**Task data:**
▶
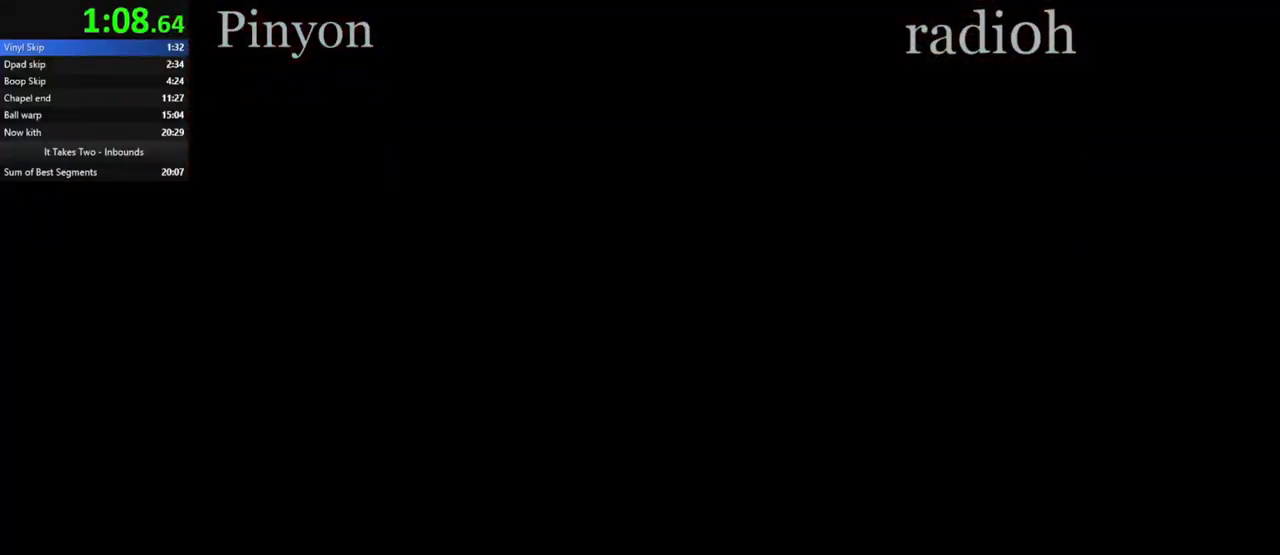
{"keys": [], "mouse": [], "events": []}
◀
▶
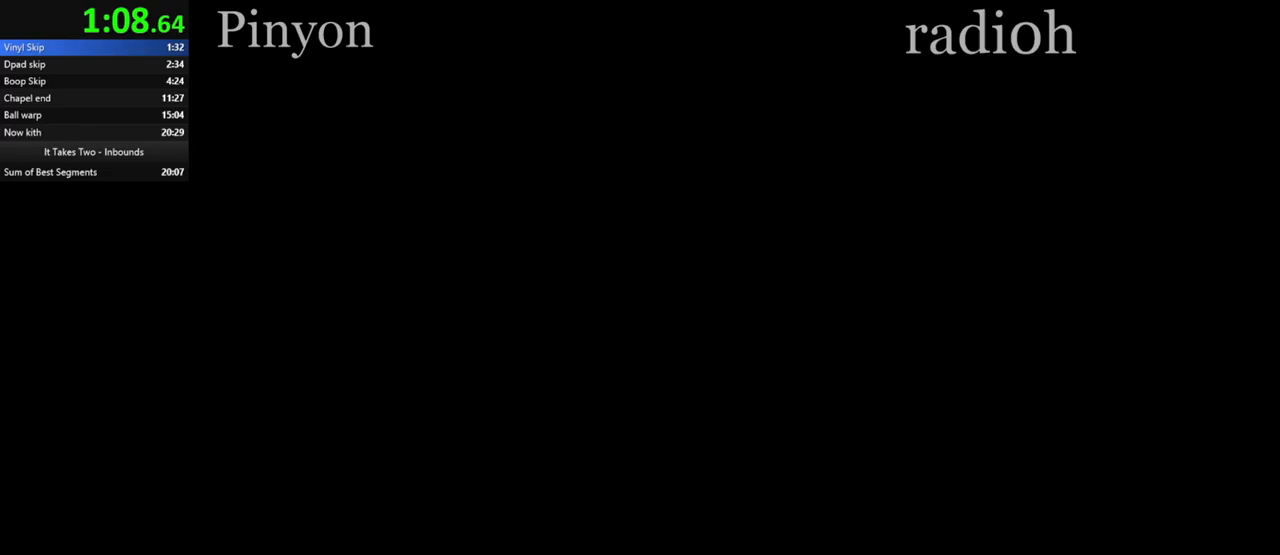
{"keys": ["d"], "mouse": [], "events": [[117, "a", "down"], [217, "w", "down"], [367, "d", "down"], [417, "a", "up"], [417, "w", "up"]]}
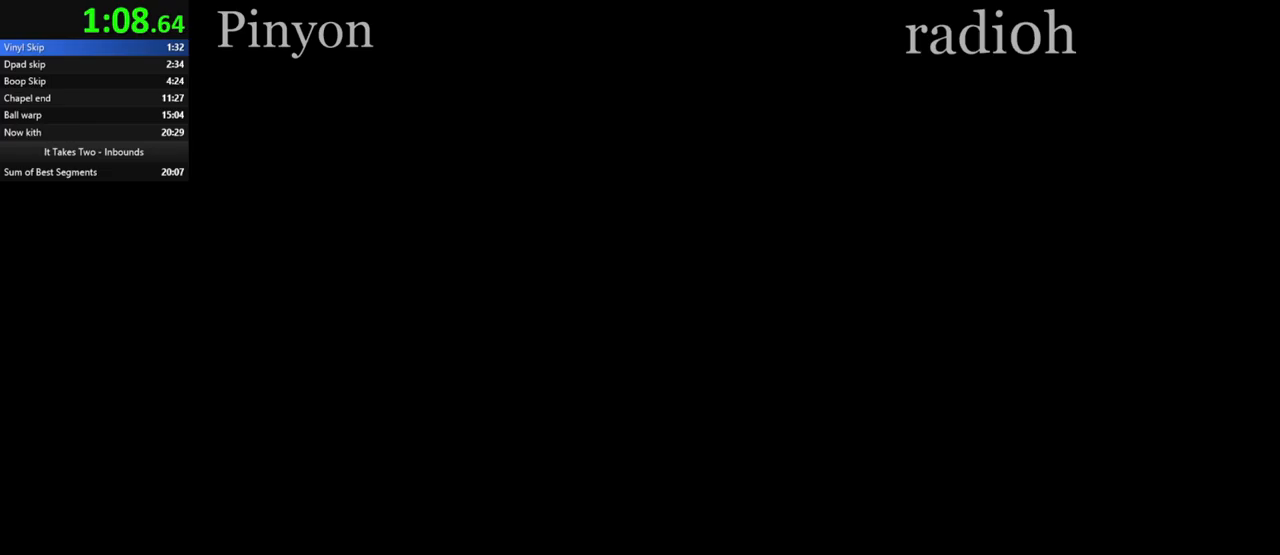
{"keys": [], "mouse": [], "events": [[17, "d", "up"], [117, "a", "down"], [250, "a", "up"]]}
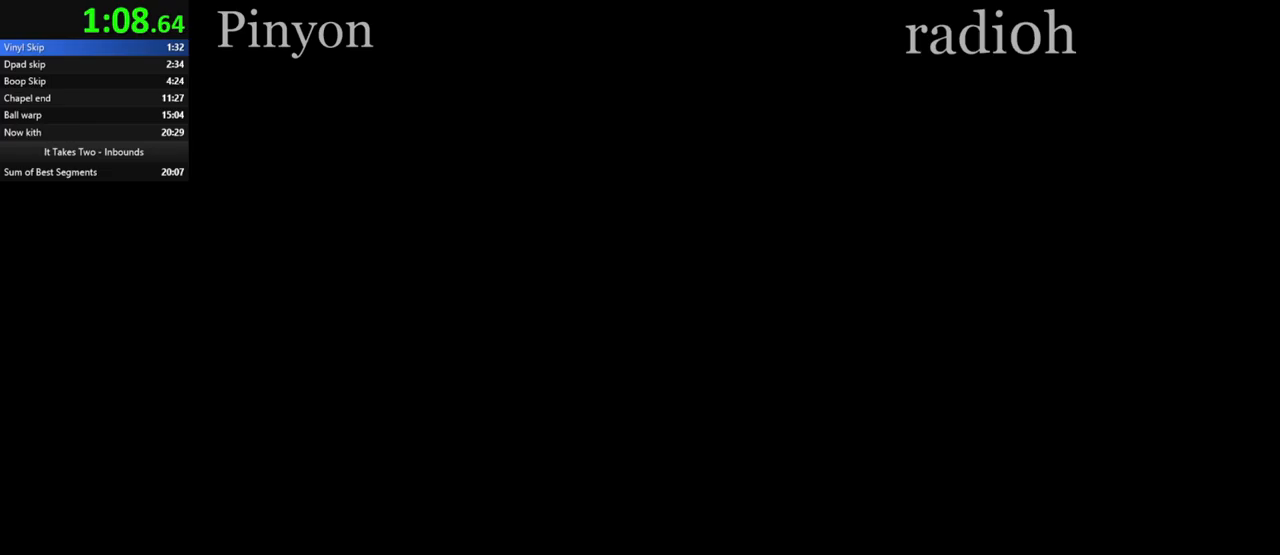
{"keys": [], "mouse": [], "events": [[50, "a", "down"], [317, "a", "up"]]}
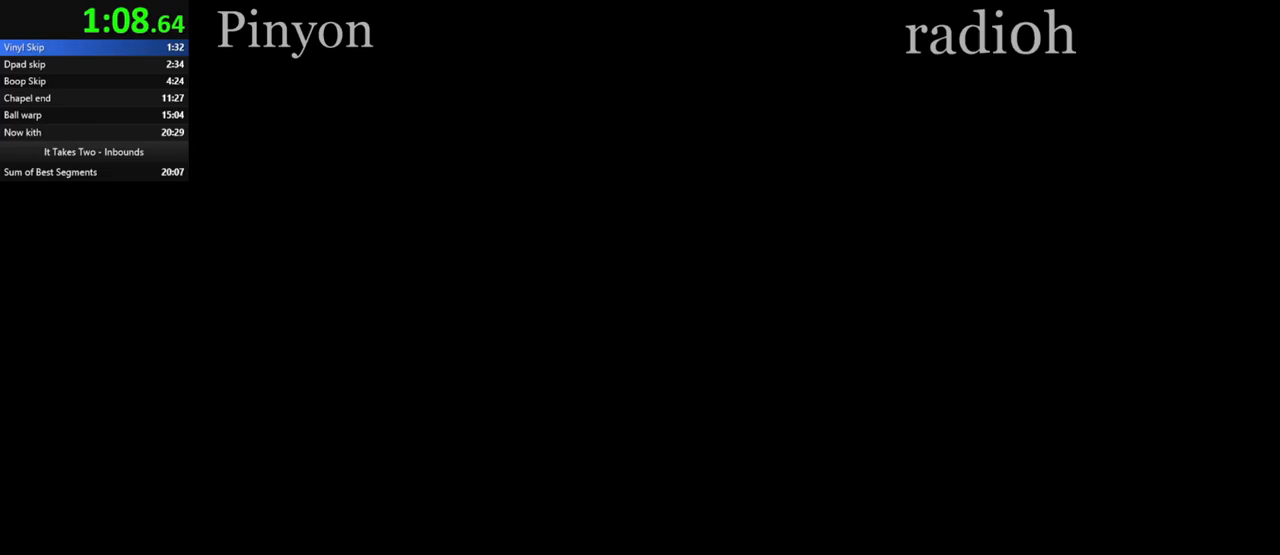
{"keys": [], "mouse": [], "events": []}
◀
**Exercise:**
In the data above, how many lines include the word "down"? Answer with the number only.

**Response for this exercise:**
3